Re: [PATCH v2 3/3] mm: memcontrol: recursive memory.low protection

Michal Hocko <mhocko@xxxxxxxxxx> · Thu, 13 Feb 2020 16:46:27 +0100

On Thu 13-02-20 08:23:17, Johannes Weiner wrote:
> On Thu, Feb 13, 2020 at 08:40:49AM +0100, Michal Hocko wrote:
> > On Wed 12-02-20 12:08:26, Johannes Weiner wrote:
> > > On Tue, Feb 11, 2020 at 05:47:53PM +0100, Michal Hocko wrote:
> > > > Unless I am missing something then I am afraid it doesn't. Say you have a
> > > > default systemd cgroup deployment (aka deeper cgroup hierarchy with
> > > > slices and scopes) and now you want to grant a reclaim protection on a
> > > > leaf cgroup (or even a whole slice that is not really important). All the
> > > > hierarchy up the tree has the protection set to 0 by default, right? You
> > > > simply cannot get that protection. You would need to configure the
> > > > protection up the hierarchy and that is really cumbersome.
> > > 
> > > Okay, I think I know what you mean. Let's say you have a tree like
> > > this:
> > > 
> > >                           A
> > >                          / \
> > >                         B1  B2
> > >                        / \   \
> > >                       C1 C2   C3
> > > 
> > > and there is no actual delegation point - everything belongs to the
> > > same user / trust domain. C1 sets memory.low to 10G, but its parents
> > > set nothing. You're saying we should honor the 10G protection during
> > > global and limit reclaims anywhere in the tree?
> > 
> > No, only in the C1 which sets the limit, because that is the woriking
> > set we want to protect.
____________
Task item A:
Answer these questions about the memory.low thread:
(i) When was Michal Hocko's message sent?
(ii) What memory.low value does C1 set in the example tree?
(iii) By default, what protection is set for all of the hierarchy up the tree?
Task item B: Reproduce the memory.low thread word for word between "On Thu 13-02-20" and "is really cumbersome.", inclusive.

Recorded information:
____________
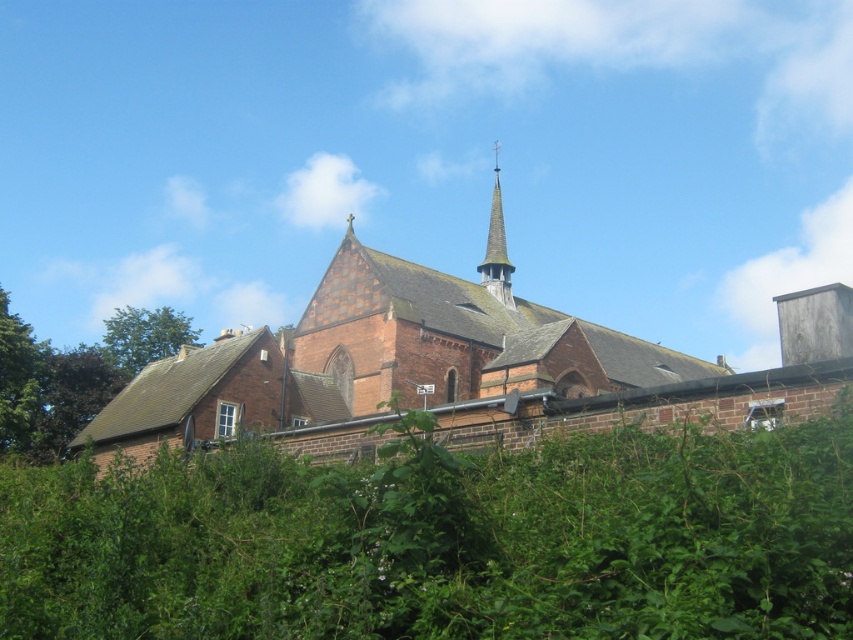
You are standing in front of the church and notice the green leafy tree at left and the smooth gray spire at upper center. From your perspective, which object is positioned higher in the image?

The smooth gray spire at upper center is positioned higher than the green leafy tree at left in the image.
____________
Final answer A:
(i) Thu, 13 Feb 2020 16:46:27 +0100
(ii) 10G
(iii) 0

Final answer B:
On Thu 13-02-20 08:23:17, Johannes Weiner wrote:
> On Thu, Feb 13, 2020 at 08:40:49AM +0100, Michal Hocko wrote:
> > On Wed 12-02-20 12:08:26, Johannes Weiner wrote:
> > > On Tue, Feb 11, 2020 at 05:47:53PM +0100, Michal Hocko wrote:
> > > > Unless I am missing something then I am afraid it doesn't. Say you have a
> > > > default systemd cgroup deployment (aka deeper cgroup hierarchy with
> > > > slices and scopes) and now you want to grant a reclaim protection on a
> > > > leaf cgroup (or even a whole slice that is not really important). All the
> > > > hierarchy up the tree has the protection set to 0 by default, right? You
> > > > simply cannot get that protection. You would need to configure the
> > > > protection up the hierarchy and that is really cumbersome.